Deux hommes, nommés tous deux Gerry, traversent en voiture
le désert californien vers une destination qui n'est connue que
d'eux seuls. Persuadés d'atteindre bientôt leur but, les deux amis
décident de terminer leur périple à pied.
Mais Gerry et Gerry ne trouvent pas ce qu'ils sont venus
chercher ; ils ne sont même plus capables de retrouver
l'emplacement de leur voiture. C'est donc sans eau et sans
nourriture qu'ils vont s'enfoncer plus profondément encore dans
la brûlante Vallée de la Mort. Leur amitié sera mise à rude
épreuve.

Le synopsis ci dessus ne rend pas vraiment compte de la réalité
du film .2 amis se perdent mais aucune thématique de conflit ne
s'instaure durant leur brûlant périple.
Do ré mi égraine le piano et suit les 2 compères dans leur
voiture à destination du commencement de leur randonnée. Ce
début de film donne le ton contemplatif, la caméra suit la
voiture de derrière, la dépasse et filme longuement les 2 amis
silencieux dans cette voiture, un ange passe, l'ombre de
kiarostami apparaît...
La randonnée commence prudemment sur les chemins balisés
mais l'envie de se démarquer des autres randonneurs prend le
pas. Pourquoi supporter la proximité de son voisin lorsqu'on
vient gouter à la solitude des lieux ?...mais au fil des kilomètres,
le temps s'écoulant, on attend que se manifeste chez les Gerry
un semblant d'inquiètude qui ne vient pas, lorsqu'un "est ce par
là ?" manifeste une première prise de conscience.
Gus van sant invite à un voyage des sens au pays de l'extrême.
Extrême climatique, dans le désert, mais sans jamais tomber
dans la parité aridité-soleil implacable pour ce genre de film.
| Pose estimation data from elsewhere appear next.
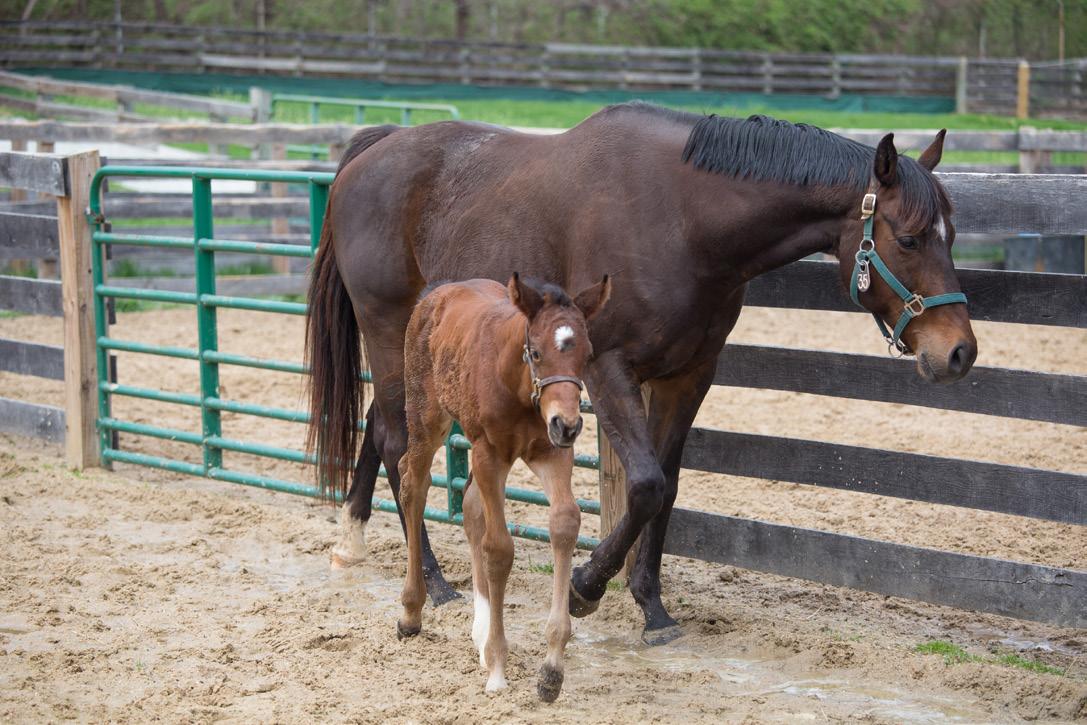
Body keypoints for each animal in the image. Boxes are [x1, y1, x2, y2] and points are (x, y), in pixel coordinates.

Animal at [305, 103, 978, 646]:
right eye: (910, 239)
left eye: (951, 236)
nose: (959, 352)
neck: (683, 218)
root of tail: (372, 152)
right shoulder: (606, 368)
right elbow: (646, 484)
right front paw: (586, 587)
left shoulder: (690, 374)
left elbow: (668, 486)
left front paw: (651, 607)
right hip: (389, 332)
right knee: (401, 446)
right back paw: (437, 583)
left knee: (380, 431)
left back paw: (352, 542)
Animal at [395, 274, 610, 701]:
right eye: (537, 352)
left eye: (588, 353)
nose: (569, 425)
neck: (517, 385)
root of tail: (437, 295)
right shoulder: (488, 453)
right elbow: (498, 548)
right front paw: (497, 666)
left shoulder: (551, 452)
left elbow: (564, 523)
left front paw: (551, 670)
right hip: (427, 417)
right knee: (413, 483)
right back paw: (411, 612)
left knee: (471, 506)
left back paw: (478, 632)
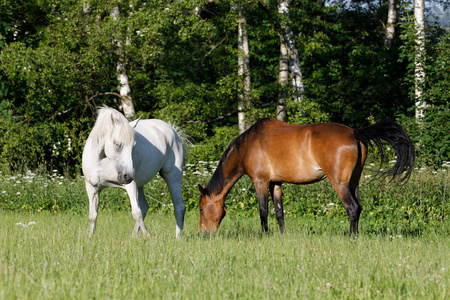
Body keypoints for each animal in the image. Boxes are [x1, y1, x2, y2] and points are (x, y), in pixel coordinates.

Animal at [81, 106, 187, 238]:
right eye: (117, 144)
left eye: (133, 146)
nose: (128, 176)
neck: (101, 161)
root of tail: (172, 130)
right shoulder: (92, 188)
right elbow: (92, 215)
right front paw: (90, 237)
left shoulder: (130, 185)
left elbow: (136, 212)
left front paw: (148, 236)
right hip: (140, 184)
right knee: (145, 206)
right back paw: (134, 236)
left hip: (172, 178)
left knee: (179, 207)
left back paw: (177, 237)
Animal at [197, 118, 414, 236]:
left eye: (201, 208)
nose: (203, 234)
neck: (249, 145)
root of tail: (355, 133)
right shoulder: (276, 183)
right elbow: (279, 213)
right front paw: (282, 235)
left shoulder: (260, 182)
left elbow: (263, 212)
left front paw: (264, 235)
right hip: (354, 183)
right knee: (358, 208)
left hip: (340, 184)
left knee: (352, 208)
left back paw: (351, 238)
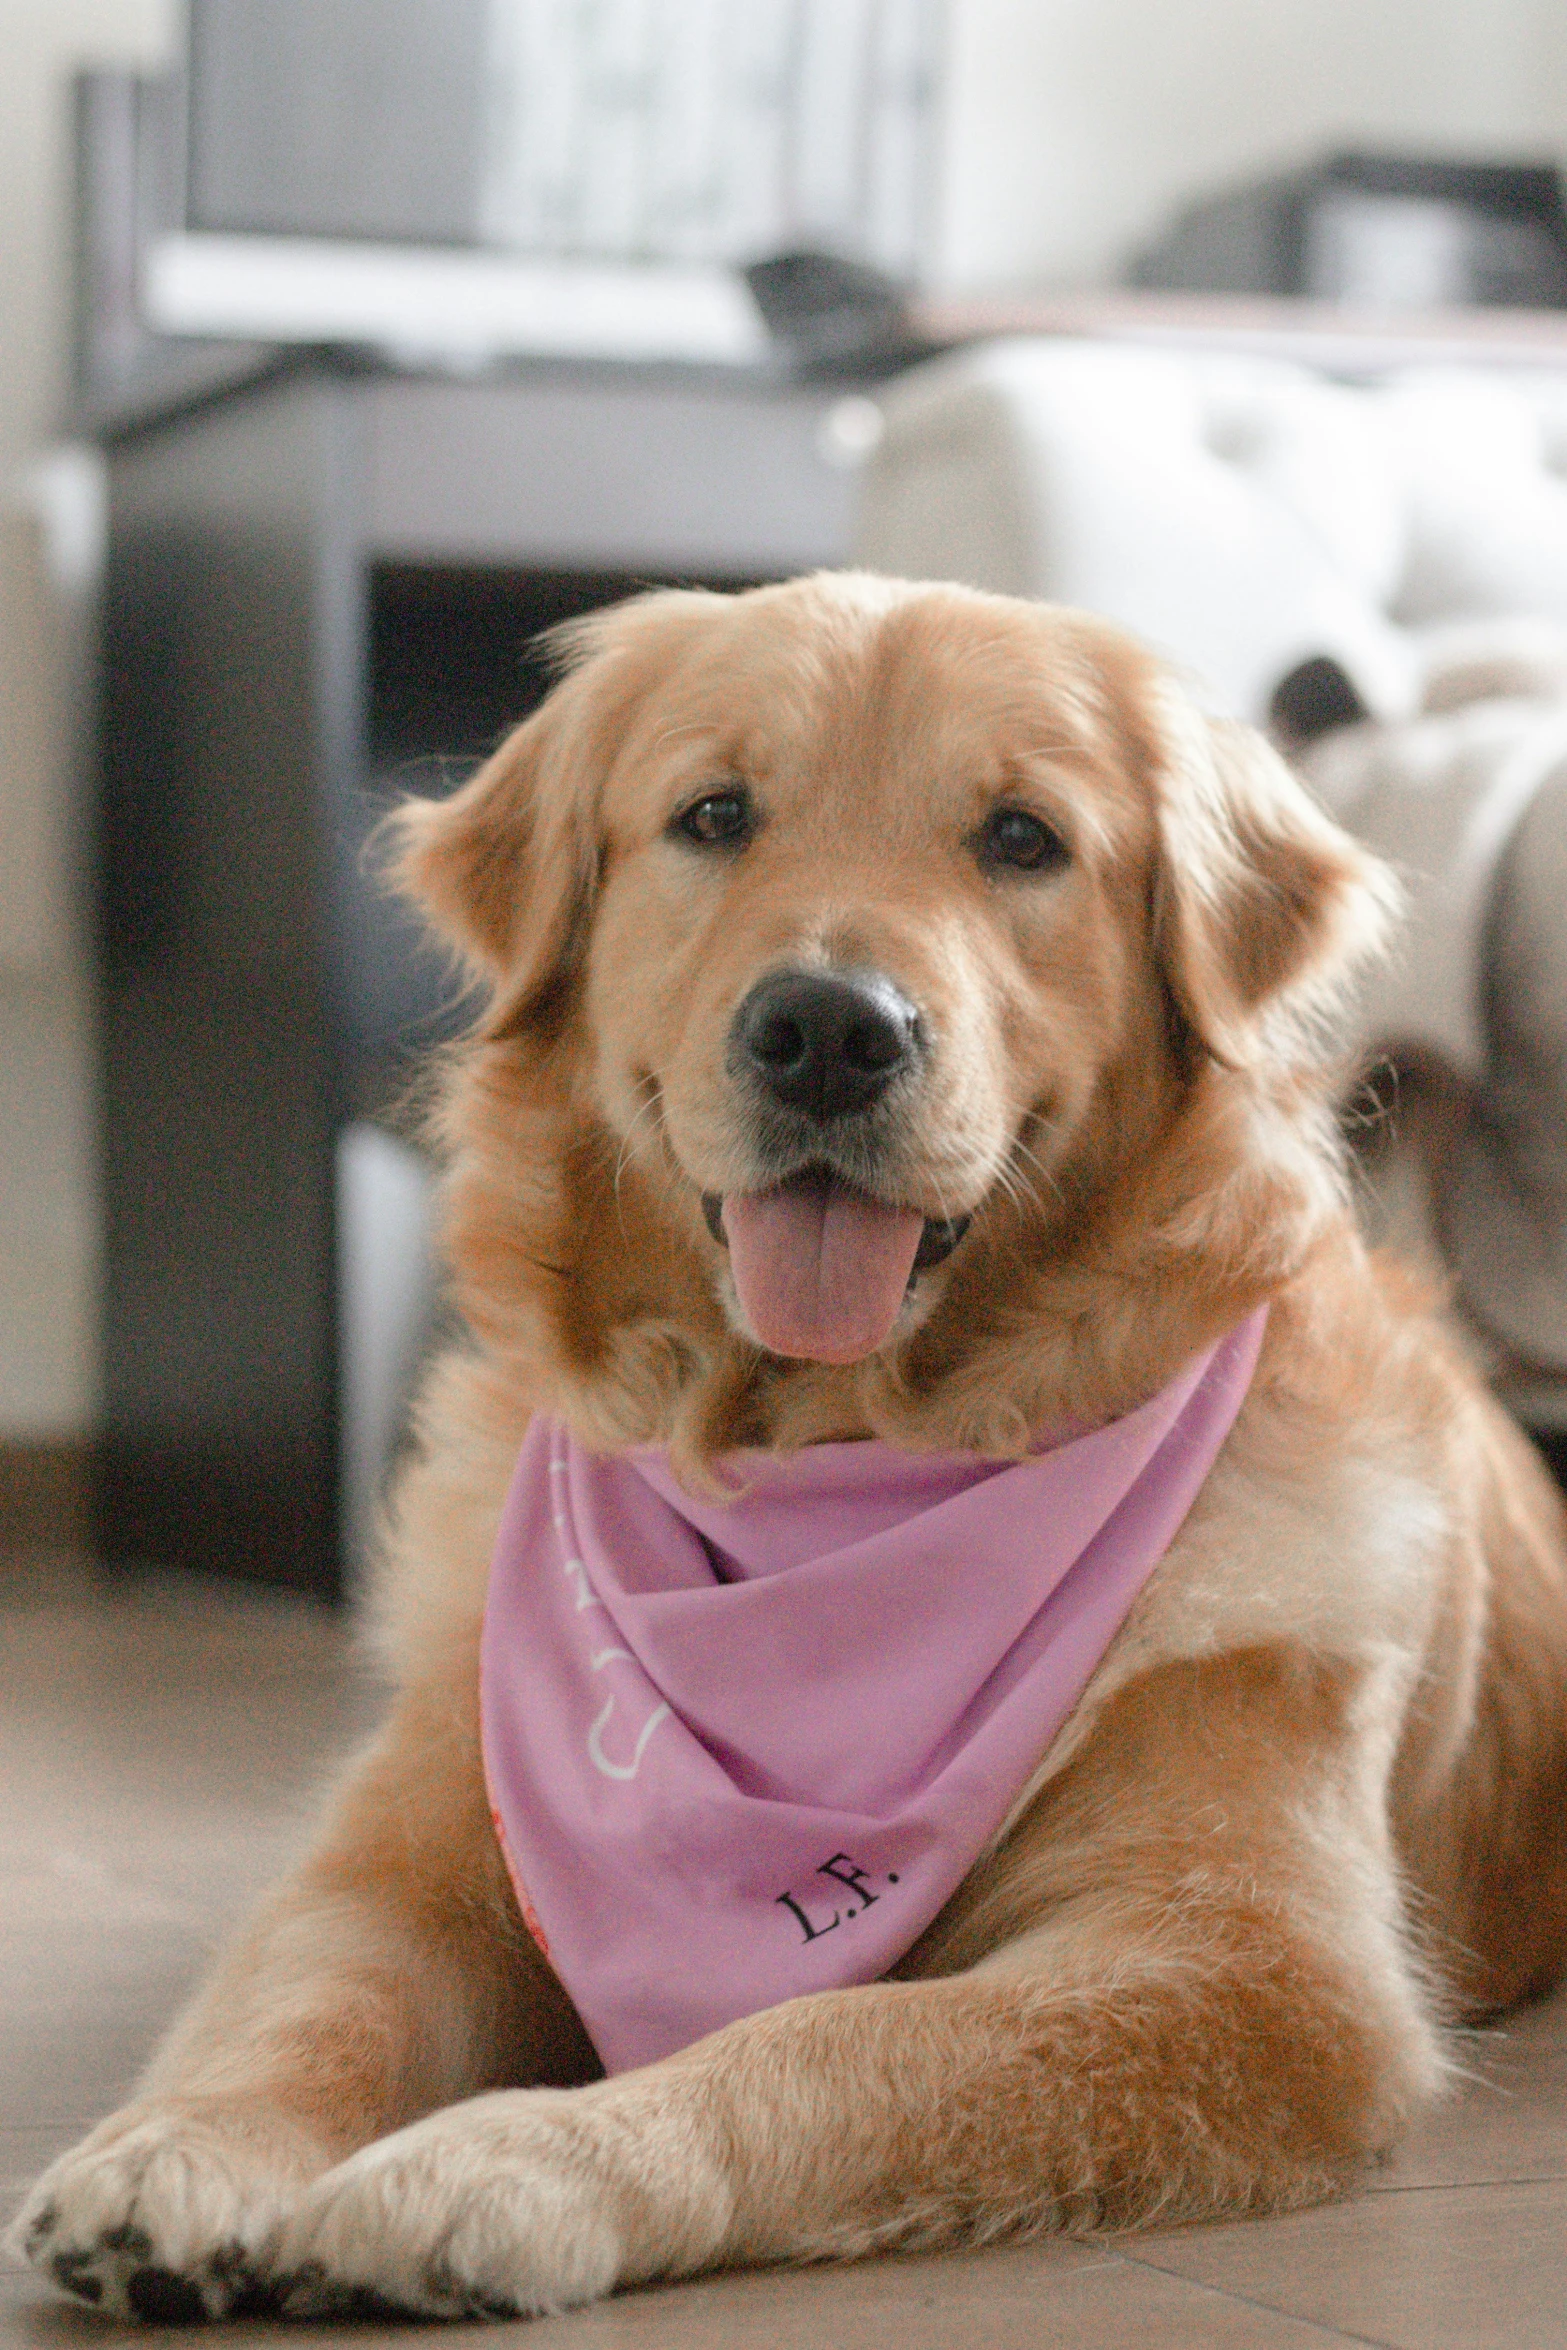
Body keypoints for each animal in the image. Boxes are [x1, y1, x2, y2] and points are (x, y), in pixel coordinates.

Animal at [12, 578, 1567, 2321]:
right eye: (712, 815)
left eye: (1019, 838)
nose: (827, 1029)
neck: (826, 1470)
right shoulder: (414, 1844)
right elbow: (312, 1995)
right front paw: (183, 2146)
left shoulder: (1251, 1964)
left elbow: (827, 2033)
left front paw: (505, 2162)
Ainsi au début de la randonnée, un ciel chargé de nuages
surplombe les 2 amis. Toute la palette des changements
climatiques attend les 2 forcats et font prendre la mesure de la
difficulté aux spectateurs. L'angoisse se transmet aussi par le
silence et la répétition des plans. certains plans séquences
durent longtemps et on ne sait ou ils nous conduisent. Comme
les 2 randonneurs perdus ,cette incertitude crée de la tension
chez le spectateur, puisque la notion du temps se perd dans
cette inconnue.
Les paysages défilent entre plaines parsemées de buis,
montagnes infinies, mer de sel. Les 2 amis tentent même de se
séparer pour visiter une direction opposée,essayant de se sortir
de ce labyrinthe géant, on pense d'ailleurs aux mythologies
grecques, la veille, au coin du feu gerry n'a t'il pas compté
l'histoire de la déroute de Thèbes à son compagnon d'infortune.
Tout indique la tragédie antique à la mesure des héros bravant
une nature hostile.
2 Hommes, une nature belle, dépouillée, hostile, gus van sant
utilise la mise en scène pour nous la rendre sensible. Des plans
jamais vus, comme ce plan sur ces 2 visages filmés de profil
pendant de longues minutes, magnifiques ou alors , les 2
hommes filmés de dos, l'un devancant l'autre, dans la pénombre
de l'aube ,on ne voit alors que leur silhouette noire, semblant se
détacher de l'écran et du paysage,et trainant misérablement leurs
pieds .Au fil des minutes, van sant arrive à ralentir le rythme des
2 marcheurs, le pas, le souffle, et les paroles hachées se mettent
au diapason de la vie rare des lieux. La solitude enveloppe tout
et les quelques panorama en 360° autour et sur les amis la rend
virtigineuse.
La prouesse émotionnelle aussi, celle de filmer la nuit, l'aurore et
que dire de ce lever de soleil d'une beauté rarement vue.
Apprendre à se perdre et à perdre de l'autre pour retrouver la
part invisible du monde, beau voyage, terrifiant lorsqu'il
s'accompagne de l'apprentissage de la mort.
Malgré tout ce film donne envie d'aller voir sur place, de vivre
l'étendue écrasante, de trifouiller au fond de soi, de retrouver un
peu de danger perdu dans l'aseptisation générale de nos vies.

Gus van sant et ses 2 acteurs co-scénaristes offrent une
pérégrination en parfaite osmose avec les lieux, les sentiments.
Le coté expérimental de la mise en scène renchérit la beauté
naturelle du décor et la renforce, étrange ballet que la beauté
morbide à l'état pur. Un film à voir pour tout cinéphile en quête
d'images, de sensations et d'expériences. Bonne initiative de
mk2 de sortir ce film tourné avant elephant.